The recall effort’s supporters and detractors so far have been split along party lines. According to Ballotpedia, a political encyclopedia website, backers of the recall include the California Republican Party, who on Saturday announced they would be donating $125,000 thousand to the campaign. Other supporters include former Republican state Senator John Moorlach (R), former Republican mayor of San Diego Kevin Faulkner Faulconer (R), and 2018 gubernatorial Republican candidate John Cox (R), who lost to Newsom by 24 points that year.
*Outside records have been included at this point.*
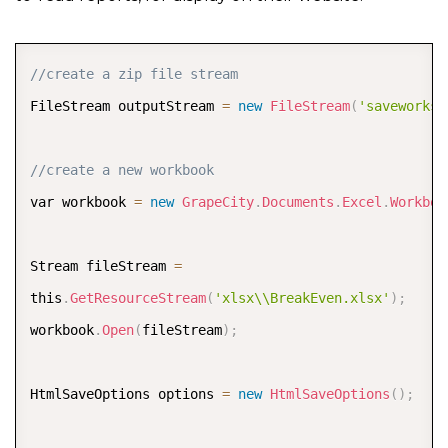
COPY
//create a zip file stream  
FileStream outputStream 
=
new
FileStream
(
'saveworksh
//create a new workbook  
var workbook 
=
new
GrapeCity
.
Documents
.
Excel
.
Workboo
Stream fileStream 
=
this
.
GetResourceStream
(
'xlsx\\BreakEven.xlsx'
)
;
workbook
.
Open
(
fileStream
)
;
HtmlSaveOptions options 
=
new
HtmlSaveOptions
(
)
;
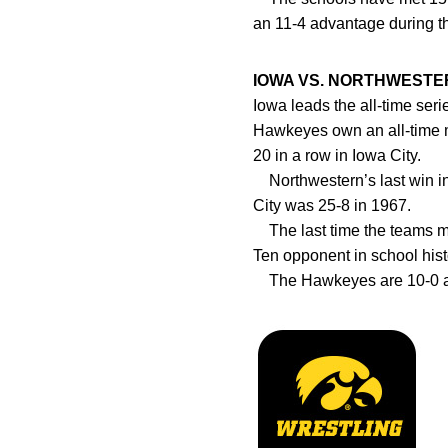
an 11-4 advantage during th
IOWA VS. NORTHWESTE
Iowa leads the all-time seri
Hawkeyes own an all-time m
20 in a row in Iowa City.
Northwestern’s last win in 
City was 25-8 in 1967.
The last time the teams met
Ten opponent in school hist
The Hawkeyes are 10-0 ag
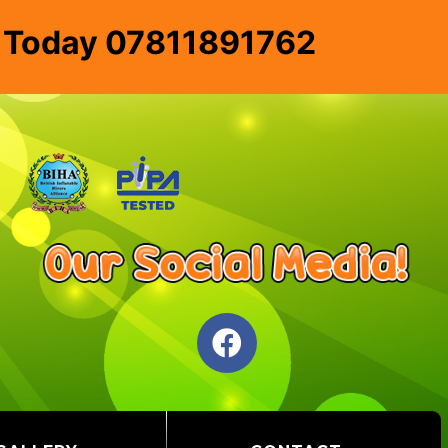
e Today 07811891762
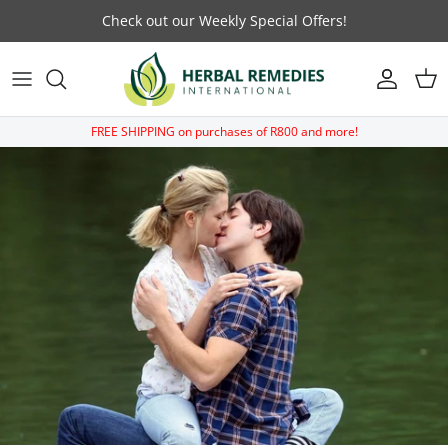
Skip to content
Check out our Weekly Special Offers!
Account
Car
FREE SHIPPING on purchases of R800 and more!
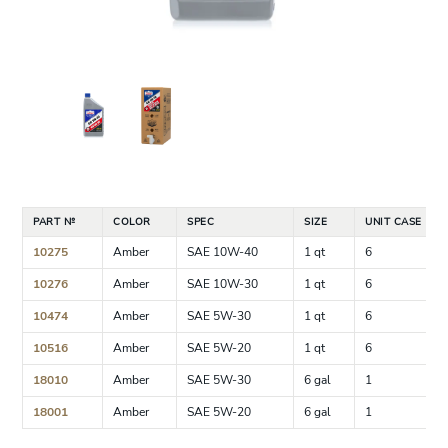
PART №
COLOR
SPEC
SIZE
UNIT CASE
10275
Amber
SAE 10W-40
1 qt
6
10276
Amber
SAE 10W-30
1 qt
6
10474
Amber
SAE 5W-30
1 qt
6
10516
Amber
SAE 5W-20
1 qt
6
18010
Amber
SAE 5W-30
6 gal
1
18001
Amber
SAE 5W-20
6 gal
1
Those opposed to the recall include the Democratic Party of California, the National Union of Healthcare Workers, three current Democratic lawmakers and President Joe Biden.

CSUDH associate professor and chair of the political science department Salvatore Russo forecast Newsom is holding onto his seat even if the recall election is triggered.

“I know Major Williams and John Cox have both been trying to establish the ground game necessary to defeat the governor, but I think any republican challenger faces an uphill battle,” said Russo. “Despite some Democratic dissatisfaction with Newsom, the party will likely solidify around him during the recall.”

If a recall election is triggered for later this year, it will not be the first in California. In 2003 former Gov. Gray Davis lost a recall election and was replaced with Arnold Schwarzenegger.

The earliest a potential recall election would take place is mid-summer. The recall campaign has until the March 17 deadline to submit their signatures to each county. Each county has until April 29, to verify the collected signatures and submit them to the state.

Anyone who signed the recall petition then has 30 days to remove their signature, if wished. The state then verifies the collected signatures and the lieutenant governor will announce a recall election no less than 60 days after state verification.

So far two supporters of the recall campaign have announced bids to take on Newsom. Businessman John Cox already ran for governor against Newsom in 2018 and lost by a 62 to 38 margin. Also announcing his bid is former San Diego Mayor, Kevin Faulconer, who was the only Republican mayor of a city of over 1 million people in the United States, before he was termed out of office last year.